Tavares is now applying the same medicine at Opel, which was acquired from General Motors (GM.N) barely a year ago and last turned a full-year profit in 1999.
“The turnaround of Opel-Vauxhall is now clearly under way,” Chief Financial Officer Jean-Baptiste de Chatillon told reporters on a call.
Its first-half net income to June 30 rose 18 percent to 1.481 billion euros ($1.73 billion), the company said, as revenue jumped 40 percent to 38.6 billion.
PSA shares rose as much as 12.6 percent to their highest since 2008 and were up 10 percent at 22.48 euros at 0854 GMT.
“The improvement PSA has achieved over the last six months is remarkable given that (Opel) lost 179 million euros in the second half of 2017,” said Arndt Ellinghorst, a London-based analyst with Evercore ISI.
Cost-cutting at Opel, which had lost a billion dollars a year under GM ownership, helped the division record a half-billion euro profit for a 5 percent operating margin.
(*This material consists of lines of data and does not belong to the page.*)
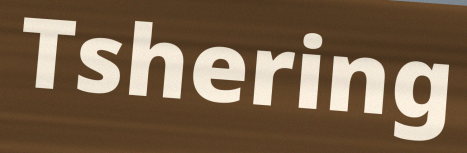
Tshering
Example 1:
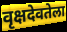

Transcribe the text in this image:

वृक्षदेवतेला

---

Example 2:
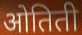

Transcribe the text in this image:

ओतिती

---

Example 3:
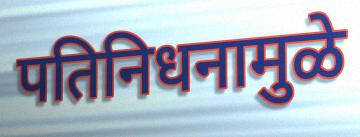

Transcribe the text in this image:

पतिनिधनामुळे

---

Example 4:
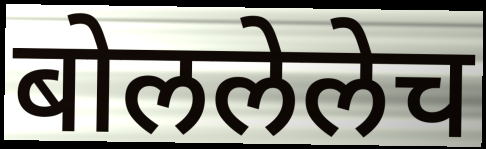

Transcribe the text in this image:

बोललेलेच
The profitability of French brands Peugeot, Citroen and DS topped 8.5 percent, overshooting a 6 percent goal for 2021.
Overall recurring group operating profit rose by almost half to 3.02 billion euros, PSA said, for a 7.8 percent margin.
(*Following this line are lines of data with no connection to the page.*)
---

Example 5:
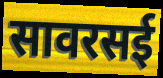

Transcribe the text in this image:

सावरसई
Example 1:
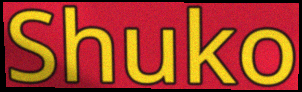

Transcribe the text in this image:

Shuko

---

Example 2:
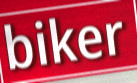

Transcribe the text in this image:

biker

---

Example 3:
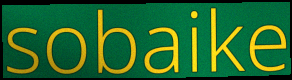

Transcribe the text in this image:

sobaike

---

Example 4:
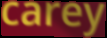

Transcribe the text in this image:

carey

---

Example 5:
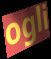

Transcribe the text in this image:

ogli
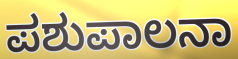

The results soundly beat analyst expectations of 1.35 billion euros in net income and 2.33 billion in operating profit on revenue of 38.49 billion, based on the median estimates in an Inquiry Financial poll for Reuters.
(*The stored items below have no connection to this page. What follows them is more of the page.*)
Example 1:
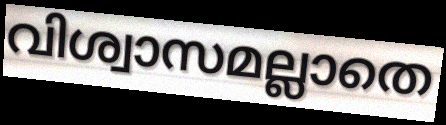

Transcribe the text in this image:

വിശ്വാസമല്ലാതെ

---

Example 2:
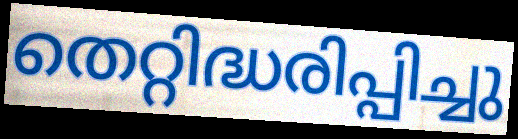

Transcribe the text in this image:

തെറ്റിദ്ധരിപ്പിച്ചു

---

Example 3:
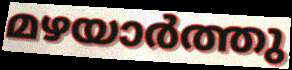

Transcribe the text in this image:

മഴയാർത്തു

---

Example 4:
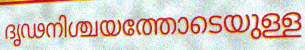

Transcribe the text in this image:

ദൃഢനിശ്ചയത്തോടെയുള്ള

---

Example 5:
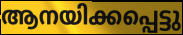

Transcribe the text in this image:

ആനയിക്കപ്പെട്ടു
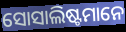
ସୋସାଲିଷ୍ଟମାନେ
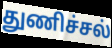
துணிச்சல்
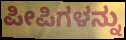
ಪೀಪಿಗಳನ್ನು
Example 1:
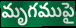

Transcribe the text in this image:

మృగముపై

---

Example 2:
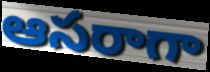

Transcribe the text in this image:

ఆసరాగా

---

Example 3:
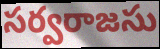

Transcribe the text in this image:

సర్వరాజసు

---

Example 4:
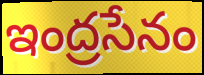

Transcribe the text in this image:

ఇంద్రసేనం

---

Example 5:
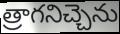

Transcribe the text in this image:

త్రాగనిచ్చెను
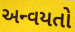
અન્વયતો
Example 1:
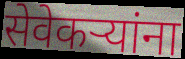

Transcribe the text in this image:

सेवेकऱ्यांना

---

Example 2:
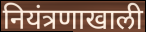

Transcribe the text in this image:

नियंत्रणाखाली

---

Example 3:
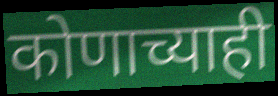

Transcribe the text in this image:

कोणाच्याही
Opel’s better-than-expected performance and return to profit could signal readiness for further consolidation moves. In his call with reporters, CFO Chatillon stressed the company’s 8.2 billion euro net cash position, up by one-third since December.
But it could also complicate talks with German unions, as PSA seeks to offload engineering departments at the carmaker’s Ruesselsheim headquarters near Frankfurt.
PSA, which is already cutting 3,700 Opel manufacturing jobs, enraged unions last month when it confirmed it was seeking a buyer for research and development activities that currently employ another 4,000 staff.
“We have overcapacity over time at this R&D center,” Chatillon said. Talks are ongoing with “partners that could bring in work”, he said, declining to identify potential buyers understood to include engineering consultant Altran.
Opel’s rebound was driven by a 28 percent reduction in fixed costs such as marketing expenses, as well as strong progress towards a manufacturing cost savings target per vehicle of 700 euros - estimated by Evercore’s Ellinghorst at 200-250 euros.
More than a third of the group’s 3.19 billion euro operating cash flow came from reduced working capital - thanks largely to reduced stocks of vehicles and parts - of which the bulk came from Opel, mirroring PSA’s earlier turnaround efforts.
The improvement was also helped by purchase accounting that slashed some asset values and resulting depreciation costs. PSA’s upbeat earnings will nonetheless draw “repeated double-takes” from investors, said Jefferies analyst Philippe Houchois.
PSA unveiled “impressive numbers all around even if we adjust for abnormally low capital expenditure and depreciation”, Houchois added.
The group reiterated its full-year global auto market outlooks and said it would update investors on its mid-term goals early next year.